Nd-Ba-Cu-O/Ag溶融バルクの大気中における作製と磁気特性

 イオン半径の大きいRE(La,Nd,Sm,Eu)ではRE3+とBa2+のイオン半径が近いために、大気中でRE-Ba-Cu-O超電導体を作製すると、RE-Ba間の置換が起こり、臨界温度(Tc)が低下してしまう。
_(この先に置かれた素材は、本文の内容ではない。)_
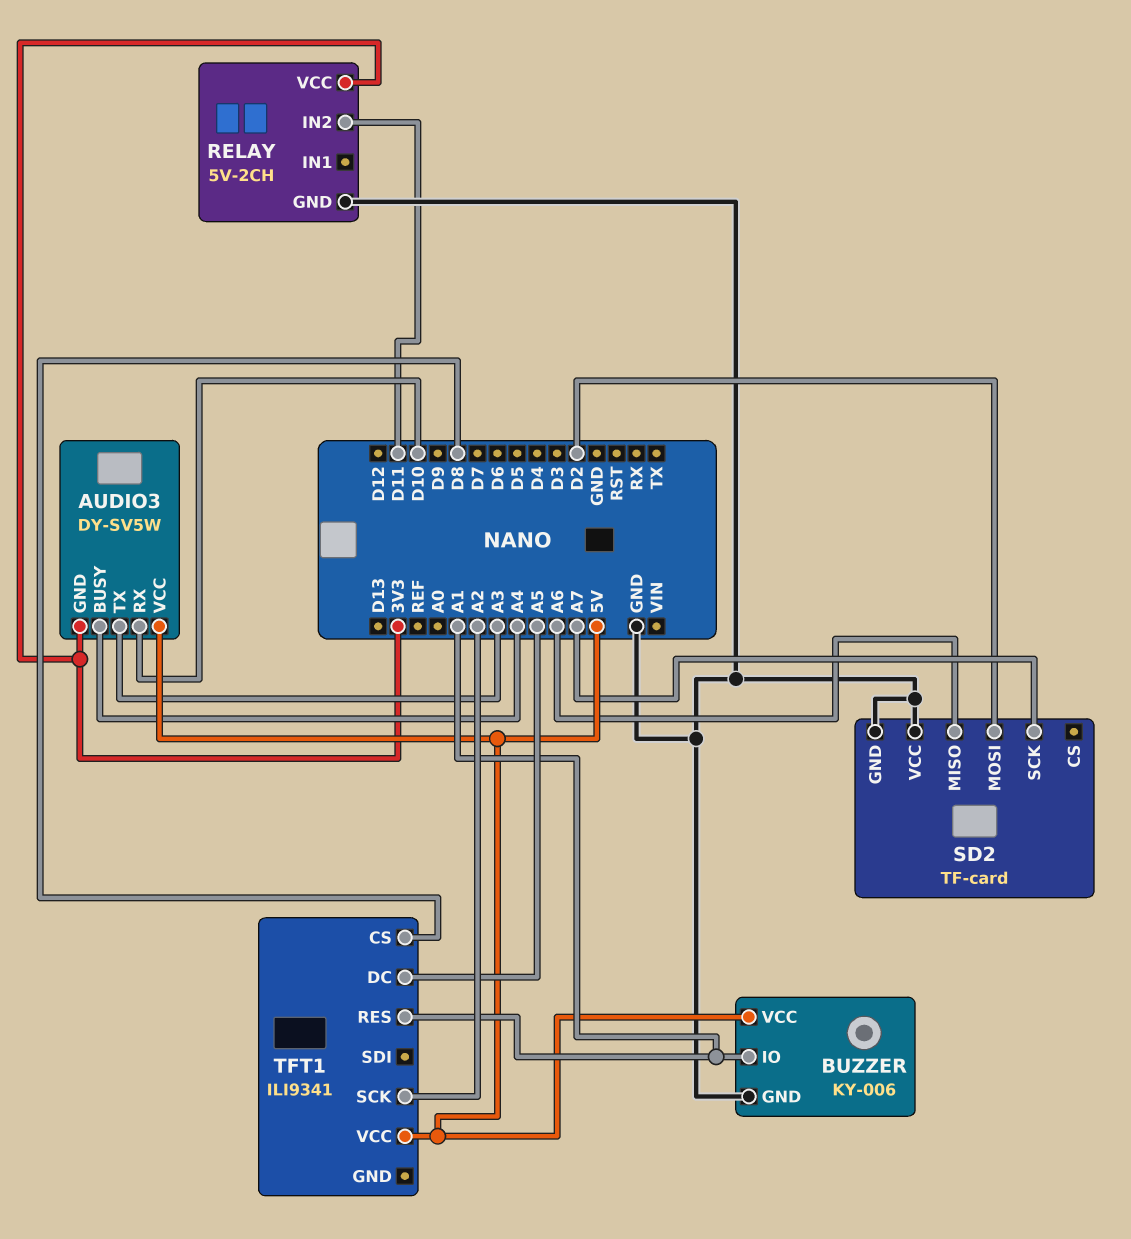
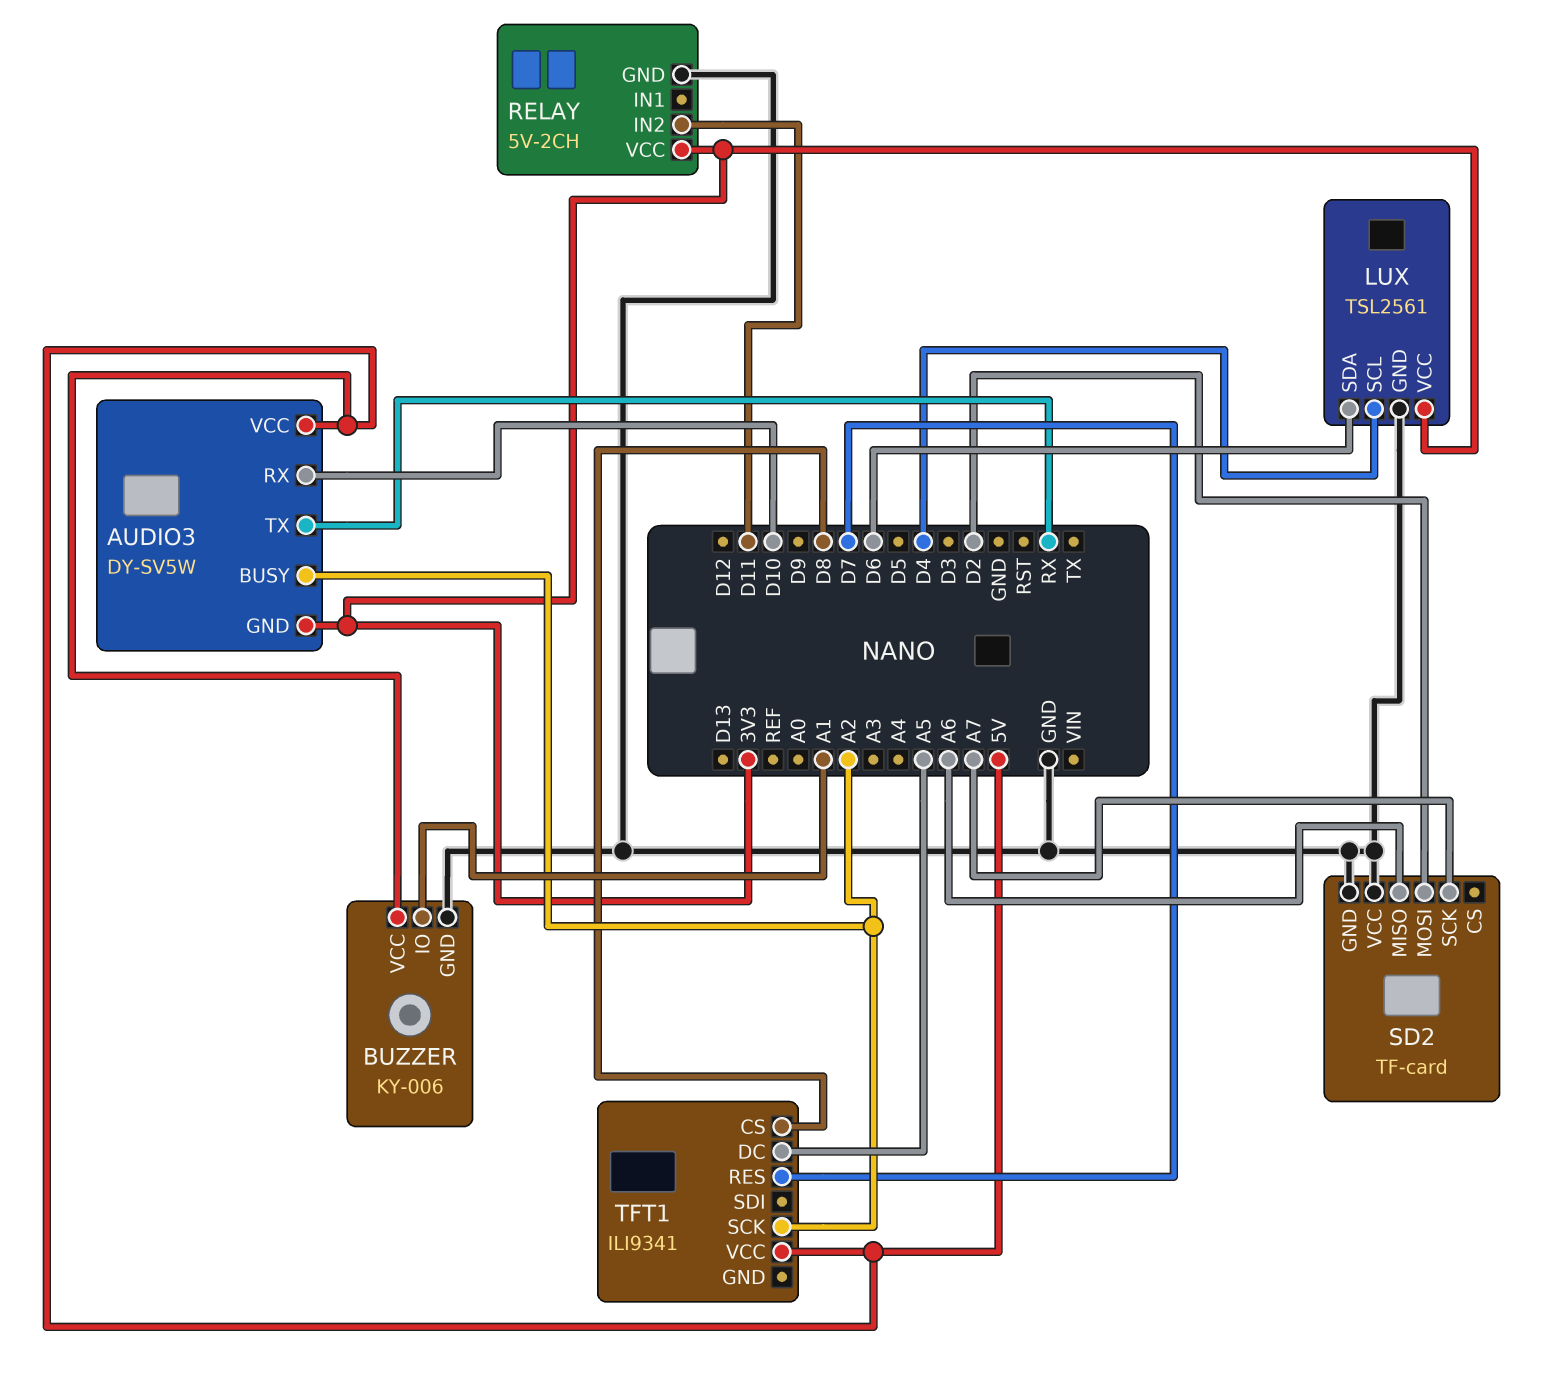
AUDIO3 pin BUSY: A4 -> A2
AUDIO3 pin TX: A3 -> RX
LUX: none -> TSL2561
LUX pin GND: none -> GND
LUX pin SCL: none -> D4
LUX pin SDA: none -> D6
LUX pin VCC: none -> 3V3
TFT1 pin RES: A1 -> D7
また、Nd系では融点が高いために適当な種結晶がなく、大型結晶粒を作製することが困難であるという問題点がある。   Nd系では、第2相のNd4-2zBa2+2zCu2-zO10-yの組成をBa過剰にすることで大気中でも高Tc相を成長させることができる可能性がある。   また、Ag添加により超電導相の晶出温度が低下することから、Ag無添加の同系のバルクを種結晶として使用すると、大型結晶粒を作製できる。   そこで本研究ではNd123にBa-rich Nd4-2zBa2+2z Cu2-zO10-yであるNd3.7Ba2.3Cu1.85O10-yを過剰添加したものに、Ag2Oを添加したものを実験の前駆体とし、種結晶にAg無添加のNd123を用いて大気中で結晶成長させた。   結晶成長を行った結果、結晶が種結晶から成長し、9×9mm2の単一粒結晶が 得られた。臨界温度のオンセットは91Kであった。